Officially known as the Rhodesian Ridgeback, this beloved breed is indigenous to southern Africa and has a history that stretches back to the 1800s when Dutch colonialists bred their imported breeds with a ferocious local hunting dog used by the Khoi. It is thought that the dog could hold off a lion during hunting expeditions, which led to it also being called the African Lion Hound. In the 1920s the breed was standardised by Francis Barnes in Bulawayo, Rhodesia (now Zimbabwe) – hence the name – and has continued to grow in popularity to become one of South Africa’s iconic breeds.

The Ridgeback is a hound and is quite large and muscular. In terms of length, the sexes are quite similar with males coming in at between 63 – 69cm, and females following closely at between 61 – 66cm. Weight-wise males tip the scales at 36 – 41kg; far heavier than females which typically weigh between 29 – 34kg.

Although the Ridgeback comes from a hunting breed, it is quite a mild-mannered and gentle dog that can be very obedient. They are somewhat iffy with strangers, but will be more inclined to ignore them rather than engage with them. But this can be corrected if they are socialised well.

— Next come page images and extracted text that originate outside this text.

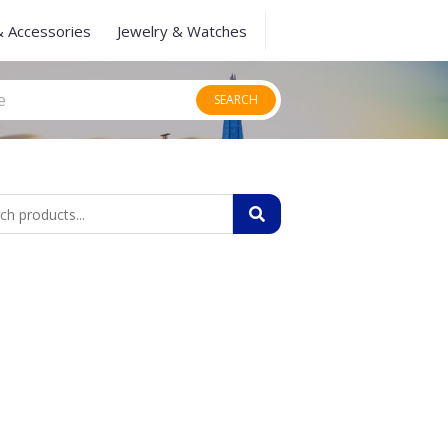
& Accessories
Jewelry & Watches
SEARCH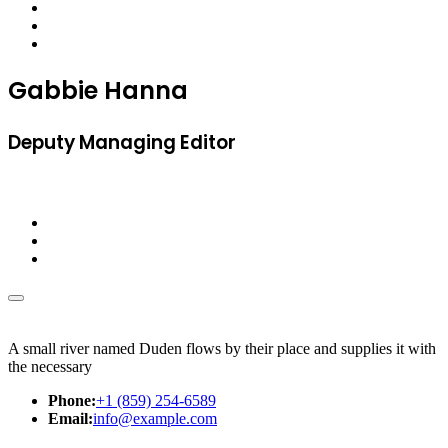
Gabbie Hanna
Deputy Managing Editor
A small river named Duden flows by their place and supplies it with
the necessary
Phone:
+1 (859) 254-6589
Email:
info@example.com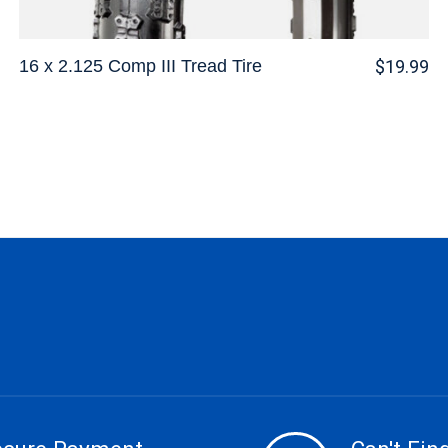
16 x 2.125 Comp III Tread Tire
$19.99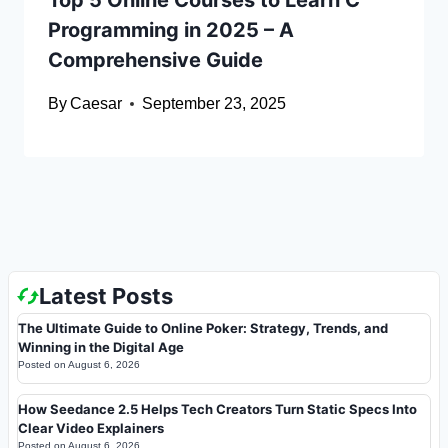
Top 5 Online Courses to Learn C
Programming in 2025 – A
Comprehensive Guide
By
Caesar
September 23, 2025
Latest Posts
The Ultimate Guide to Online Poker: Strategy, Trends, and
Winning in the Digital Age
Posted on
August 6, 2026
How Seedance 2.5 Helps Tech Creators Turn Static Specs Into
Clear Video Explainers
Posted on
August 6, 2026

Ridgebacks are also strong-willed and extremely energetic, which can lead to them being a little naughty. Remember, like with most dogs, the Ridgeback is a pack animal and thrives when it knows its place. More than most breeds, they require firm leadership in order to be controlled, which make them unsuitable for an inexperienced dog owner.

At Home
Because of their high stamina, Ridgebacks need a lot of exercise, both physically and mentally, otherwise they can become unmanageable. For this reason they are best suited to living in a home with a large yard for them to play in. Because they are relatively inactive when indoors, they are suitable for apartment living as long as they are exercised very regularly.

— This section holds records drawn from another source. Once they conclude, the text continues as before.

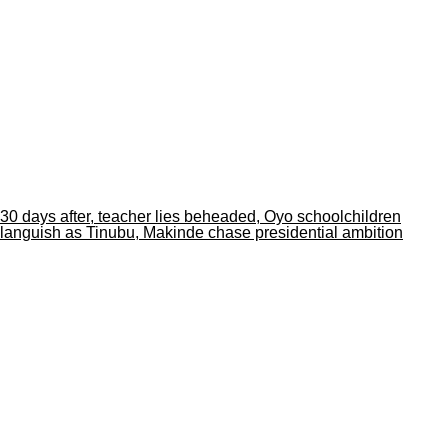
30 days after, teacher lies beheaded, Oyo schoolchildren
languish as Tinubu, Makinde chase presidential ambition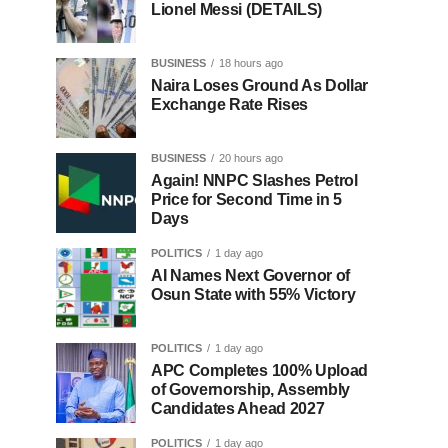
Lionel Messi (DETAILS)
BUSINESS
18 hours ago
Naira Loses Ground As Dollar
Exchange Rate Rises
BUSINESS
20 hours ago
Again! NNPC Slashes Petrol
Price for Second Time in 5
Days
POLITICS
1 day ago
AI Names Next Governor of
Osun State with 55% Victory
POLITICS
1 day ago
APC Completes 100% Upload
of Governorship, Assembly
Candidates Ahead 2027
POLITICS
1 day ago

These dogs have an endless amount of energy, so they need to go on a very long walk/jog daily. In fact, if Ridgebacks are allowed to get bored, they can start acting out.

Ridgebacks are quite hardy dogs and don’t have too many health problems. Because of their size they might suffer from hip dysplasia later in life and can also develop dermoid sinus, a skin anomaly.

In terms of life expectancy, your Ridgeback will be around for about 10 – 12 years.